The foregoing description of several embodiments of the present disclosure has been presented for purposes of illustration. It is not intended to be exhaustive or to limit the disclosure to the precise forms disclosed, and obviously many modifications and variations are possible in light of the above teaching. It is intended that the scope of the disclosure be defined by the claims appended hereto.

Claims

1. An imaging device, comprising:

a controller configured to receive from a host device imaging data at a first resolution; and

at least one printhead having fluid ejection elements caused to fire or not by the controller, wherein the controller increases the imaging data at the first resolution to imaging data at a second resolution that is higher than the first resolution of the imaging data so the fluid ejection elements operate more frequently to eject fluid onto a recording medium into an image corresponding to the imaging data at the second resolution than the fluid ejection elements would otherwise operate at the first resolution of the imaging data,

wherein the controller is configured to increase the imaging data at the first resolution to the imaging data at the second resolution after the imaging device is idle for a predetermined period of time.

2. The imaging device of claim 1, wherein the controller is configured to said increase the imaging data at the first resolution to the imaging data at the second resolution when a frequency of firing of the fluid ejection elements with the imaging data at the first resolution is less than about 6 khz.

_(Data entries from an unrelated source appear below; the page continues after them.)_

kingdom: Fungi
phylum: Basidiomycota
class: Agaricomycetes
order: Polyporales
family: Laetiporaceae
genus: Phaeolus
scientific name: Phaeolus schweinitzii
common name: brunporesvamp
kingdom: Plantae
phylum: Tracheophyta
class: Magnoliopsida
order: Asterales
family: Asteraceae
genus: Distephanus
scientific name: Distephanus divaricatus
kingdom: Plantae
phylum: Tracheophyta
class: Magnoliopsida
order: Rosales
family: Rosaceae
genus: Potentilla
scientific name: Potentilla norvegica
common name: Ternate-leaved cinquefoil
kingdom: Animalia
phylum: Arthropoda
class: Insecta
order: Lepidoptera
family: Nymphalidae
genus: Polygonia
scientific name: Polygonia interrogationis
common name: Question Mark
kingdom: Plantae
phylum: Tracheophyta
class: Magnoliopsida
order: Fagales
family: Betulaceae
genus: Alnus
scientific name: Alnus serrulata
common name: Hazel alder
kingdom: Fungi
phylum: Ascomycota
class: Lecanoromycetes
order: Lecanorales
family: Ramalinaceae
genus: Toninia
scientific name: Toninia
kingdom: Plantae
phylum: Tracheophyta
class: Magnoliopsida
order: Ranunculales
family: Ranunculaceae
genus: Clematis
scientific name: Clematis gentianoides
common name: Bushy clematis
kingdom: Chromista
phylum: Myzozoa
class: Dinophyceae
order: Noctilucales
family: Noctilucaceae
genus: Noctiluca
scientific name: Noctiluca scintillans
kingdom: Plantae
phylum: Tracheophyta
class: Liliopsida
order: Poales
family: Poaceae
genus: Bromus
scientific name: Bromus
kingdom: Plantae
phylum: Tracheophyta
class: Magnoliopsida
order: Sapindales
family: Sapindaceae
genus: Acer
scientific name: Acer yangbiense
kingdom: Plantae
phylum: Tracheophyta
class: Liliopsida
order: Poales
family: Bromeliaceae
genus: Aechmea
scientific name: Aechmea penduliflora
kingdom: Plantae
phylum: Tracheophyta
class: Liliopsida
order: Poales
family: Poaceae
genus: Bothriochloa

3. The imaging device of claim 1, wherein the controller is further configured to maintain the imaging data at the second resolution for the at least one printhead for a distance of about one to three inches of printing.

4. The imaging device of claim 1, wherein the controller is configured to said increase the imaging data at the first resolution to the imaging data at the second resolution when the imaging device is initially powered on.

5. The imaging device of claim 1, wherein the controller is configured to said increase the imaging data at the first resolution to the imaging data at the second resolution when a predetermined time limit has been exceeded since imaging a previous imaging job with the fluid ejection elements.